### Entries taken from a collection
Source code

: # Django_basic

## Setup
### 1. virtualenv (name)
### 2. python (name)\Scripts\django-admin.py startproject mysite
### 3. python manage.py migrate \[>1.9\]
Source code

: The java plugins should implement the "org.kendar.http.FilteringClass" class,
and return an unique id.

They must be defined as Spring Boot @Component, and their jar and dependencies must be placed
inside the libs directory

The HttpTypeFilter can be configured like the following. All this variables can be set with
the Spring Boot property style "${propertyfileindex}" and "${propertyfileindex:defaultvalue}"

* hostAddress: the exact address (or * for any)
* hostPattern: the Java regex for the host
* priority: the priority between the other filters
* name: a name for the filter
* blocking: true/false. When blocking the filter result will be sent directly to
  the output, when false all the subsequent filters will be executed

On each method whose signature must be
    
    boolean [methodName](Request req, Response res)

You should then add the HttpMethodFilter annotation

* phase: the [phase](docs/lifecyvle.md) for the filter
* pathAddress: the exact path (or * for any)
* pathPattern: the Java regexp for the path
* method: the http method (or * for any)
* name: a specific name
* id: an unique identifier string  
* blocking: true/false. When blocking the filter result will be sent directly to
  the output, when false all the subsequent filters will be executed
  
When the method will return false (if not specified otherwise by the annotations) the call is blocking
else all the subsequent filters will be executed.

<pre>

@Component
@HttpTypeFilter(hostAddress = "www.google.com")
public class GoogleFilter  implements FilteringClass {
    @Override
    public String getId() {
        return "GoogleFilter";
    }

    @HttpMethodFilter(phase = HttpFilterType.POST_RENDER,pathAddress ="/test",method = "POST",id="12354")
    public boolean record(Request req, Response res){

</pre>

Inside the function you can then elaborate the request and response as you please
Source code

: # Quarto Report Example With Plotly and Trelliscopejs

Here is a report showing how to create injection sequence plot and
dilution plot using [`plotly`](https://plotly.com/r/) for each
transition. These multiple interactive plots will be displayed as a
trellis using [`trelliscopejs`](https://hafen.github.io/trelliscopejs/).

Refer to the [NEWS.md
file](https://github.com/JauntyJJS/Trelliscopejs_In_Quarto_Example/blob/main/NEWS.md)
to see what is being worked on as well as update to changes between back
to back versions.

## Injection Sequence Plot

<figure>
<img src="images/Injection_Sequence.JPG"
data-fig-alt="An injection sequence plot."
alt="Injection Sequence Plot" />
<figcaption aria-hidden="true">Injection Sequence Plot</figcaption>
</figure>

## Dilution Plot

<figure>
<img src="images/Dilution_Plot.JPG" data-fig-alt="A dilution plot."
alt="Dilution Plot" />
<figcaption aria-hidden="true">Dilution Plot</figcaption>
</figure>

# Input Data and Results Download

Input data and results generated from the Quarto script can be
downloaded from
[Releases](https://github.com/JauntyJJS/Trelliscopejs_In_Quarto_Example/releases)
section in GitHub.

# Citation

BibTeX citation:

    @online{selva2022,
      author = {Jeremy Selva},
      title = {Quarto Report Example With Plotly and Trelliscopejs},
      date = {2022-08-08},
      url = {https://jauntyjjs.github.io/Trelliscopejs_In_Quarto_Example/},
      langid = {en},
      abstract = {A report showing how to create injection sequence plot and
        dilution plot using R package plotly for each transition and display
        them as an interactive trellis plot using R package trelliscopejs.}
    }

### What the task requires
Output the entries above word for word.

### Reply to the task
Source code

: # Django_basic

## Setup
### 1. virtualenv (name)
### 2. python (name)\Scripts\django-admin.py startproject mysite
### 3. python manage.py migrate \[>1.9\]
Source code

: The java plugins should implement the "org.kendar.http.FilteringClass" class,
and return an unique id.

They must be defined as Spring Boot @Component, and their jar and dependencies must be placed
inside the libs directory

The HttpTypeFilter can be configured like the following. All this variables can be set with
the Spring Boot property style "${propertyfileindex}" and "${propertyfileindex:defaultvalue}"

* hostAddress: the exact address (or * for any)
* hostPattern: the Java regex for the host
* priority: the priority between the other filters
* name: a name for the filter
* blocking: true/false. When blocking the filter result will be sent directly to
  the output, when false all the subsequent filters will be executed

On each method whose signature must be
    
    boolean [methodName](Request req, Response res)

You should then add the HttpMethodFilter annotation

* phase: the [phase](docs/lifecyvle.md) for the filter
* pathAddress: the exact path (or * for any)
* pathPattern: the Java regexp for the path
* method: the http method (or * for any)
* name: a specific name
* id: an unique identifier string  
* blocking: true/false. When blocking the filter result will be sent directly to
  the output, when false all the subsequent filters will be executed
  
When the method will return false (if not specified otherwise by the annotations) the call is blocking
else all the subsequent filters will be executed.

<pre>

@Component
@HttpTypeFilter(hostAddress = "www.google.com")
public class GoogleFilter  implements FilteringClass {
    @Override
    public String getId() {
        return "GoogleFilter";
    }

    @HttpMethodFilter(phase = HttpFilterType.POST_RENDER,pathAddress ="/test",method = "POST",id="12354")
    public boolean record(Request req, Response res){

</pre>

Inside the function you can then elaborate the request and response as you please
Source code

: # Quarto Report Example With Plotly and Trelliscopejs

Here is a report showing how to create injection sequence plot and
dilution plot using [`plotly`](https://plotly.com/r/) for each
transition. These multiple interactive plots will be displayed as a
trellis using [`trelliscopejs`](https://hafen.github.io/trelliscopejs/).

Refer to the [NEWS.md
file](https://github.com/JauntyJJS/Trelliscopejs_In_Quarto_Example/blob/main/NEWS.md)
to see what is being worked on as well as update to changes between back
to back versions.

## Injection Sequence Plot

<figure>
<img src="images/Injection_Sequence.JPG"
data-fig-alt="An injection sequence plot."
alt="Injection Sequence Plot" />
<figcaption aria-hidden="true">Injection Sequence Plot</figcaption>
</figure>

## Dilution Plot

<figure>
<img src="images/Dilution_Plot.JPG" data-fig-alt="A dilution plot."
alt="Dilution Plot" />
<figcaption aria-hidden="true">Dilution Plot</figcaption>
</figure>

# Input Data and Results Download

Input data and results generated from the Quarto script can be
downloaded from
[Releases](https://github.com/JauntyJJS/Trelliscopejs_In_Quarto_Example/releases)
section in GitHub.

# Citation

BibTeX citation:

    @online{selva2022,
      author = {Jeremy Selva},
      title = {Quarto Report Example With Plotly and Trelliscopejs},
      date = {2022-08-08},
      url = {https://jauntyjjs.github.io/Trelliscopejs_In_Quarto_Example/},
      langid = {en},
      abstract = {A report showing how to create injection sequence plot and
        dilution plot using R package plotly for each transition and display
        them as an interactive trellis plot using R package trelliscopejs.}
    }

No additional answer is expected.